With respect to injection valves for internal-combustion engines, very high requirements apply to the precision and robustness of the injection quantity under all operating conditions and over the entire service life of an associated motor vehicle. In order to achieve these objectives, control methods for the injection valves have been developed. In some cases, present-day control concepts utilize feedback signals from the piezoelectric actuator for the purpose of identifying individual static points of the nozzle-needle position during the actual injection process. In this connection, the piezoelectric actuator acts as a sensor. However, this information is subject to considerable disturbance-variable influences, because the piezoelectric actuator is used as an actuator and as a sensor at the same time.
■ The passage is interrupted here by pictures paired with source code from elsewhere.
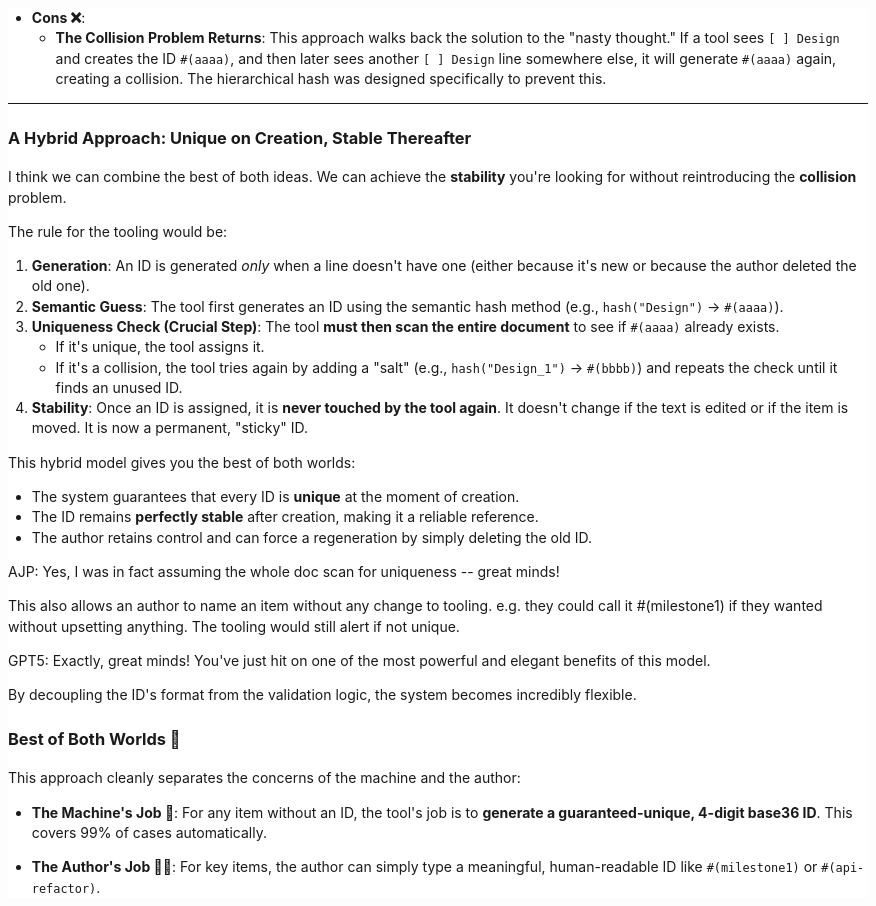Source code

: * **Cons ❌**:
    * **The Collision Problem Returns**: This approach walks back the solution to the "nasty thought." If a tool sees `[ ] Design` and creates the ID `#(aaaa)`, and then later sees another `[ ] Design` line somewhere else, it will generate `#(aaaa)` again, creating a collision. The hierarchical hash was designed specifically to prevent this.

---

### A Hybrid Approach: Unique on Creation, Stable Thereafter

I think we can combine the best of both ideas. We can achieve the **stability** you're looking for without reintroducing the **collision** problem.

The rule for the tooling would be:

1.  **Generation**: An ID is generated *only* when a line doesn't have one (either because it's new or because the author deleted the old one).
2.  **Semantic Guess**: The tool first generates an ID using the semantic hash method (e.g., `hash("Design")` → `#(aaaa)`).
3.  **Uniqueness Check (Crucial Step)**: The tool **must then scan the entire document** to see if `#(aaaa)` already exists.
    * If it's unique, the tool assigns it.
    * If it's a collision, the tool tries again by adding a "salt" (e.g., `hash("Design_1")` → `#(bbbb)`) and repeats the check until it finds an unused ID.
4.  **Stability**: Once an ID is assigned, it is **never touched by the tool again**. It doesn't change if the text is edited or if the item is moved. It is now a permanent, "sticky" ID.

This hybrid model gives you the best of both worlds:
* The system guarantees that every ID is **unique** at the moment of creation.
* The ID remains **perfectly stable** after creation, making it a reliable reference.
* The author retains control and can force a regeneration by simply deleting the old ID.



AJP: Yes, I was in fact assuming the whole doc scan for uniqueness -- great minds!



This also allows an author to name an item without any change to tooling. e.g. they could call it #(milestone1) if they wanted without upsetting anything. The tooling would still alert if not unique.



GPT5: Exactly, great minds! You've just hit on one of the most powerful and elegant benefits of this model.

By decoupling the ID's format from the validation logic, the system becomes incredibly flexible.

### Best of Both Worlds 🤝

This approach cleanly separates the concerns of the machine and the author:

* **The Machine's Job 🤖**: For any item without an ID, the tool's job is to **generate a guaranteed-unique, 4-digit base36 ID**. This covers 99% of cases automatically.

* **The Author's Job 🧑‍💻**: For key items, the author can simply type a meaningful, human-readable ID like `#(milestone1)` or `#(api-refactor)`.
Moreover, these so-called signal-based approaches do not permit a statement about the dynamic behavior of the nozzle needle—that is to say, it is not possible to characterize paths of motion of the needle stroke. Consequently, the generation of absolute position values is not possible. But, in the case of injection valves that have no mechanical stop-points (for example, limitation of the nozzle-needle stroke by mechanical blocking), for precise actuation of the injection valve it is important to know the absolute position of the nozzle needle. This is decisive for a precise realization of demanded injection quantities.
Therefore, position values of nozzle needles can currently only be captured statically by utilizing piezoelectric effects (for example, coupling of force between nozzle needle and piezoelectric drive when closing the needle). These methods are subject to considerable disturbance-variable influences which can only be suppressed to a limited extent. In this connection, elaborate plausibility-checking methods find application which, however, under certain circumstances cannot filter out all possible characteristic cases and error cases and consequently result in remaining, impermissible residual errors.
Disturbance variables affecting the feedback signal are generated, inter alia, by the drive profile of the final stage, by the idle stroke in the transmission of force between piezoelectric actuator and nozzle needle, by friction effects in the region of the nozzle needle, and also by the actual stroke behavior of the piezoelectric actuator. The stated influences reduce the robustness of the derived controlled variables and consequently also have an effect on the quality of the control performance and ultimately on the quality of the injection quantity.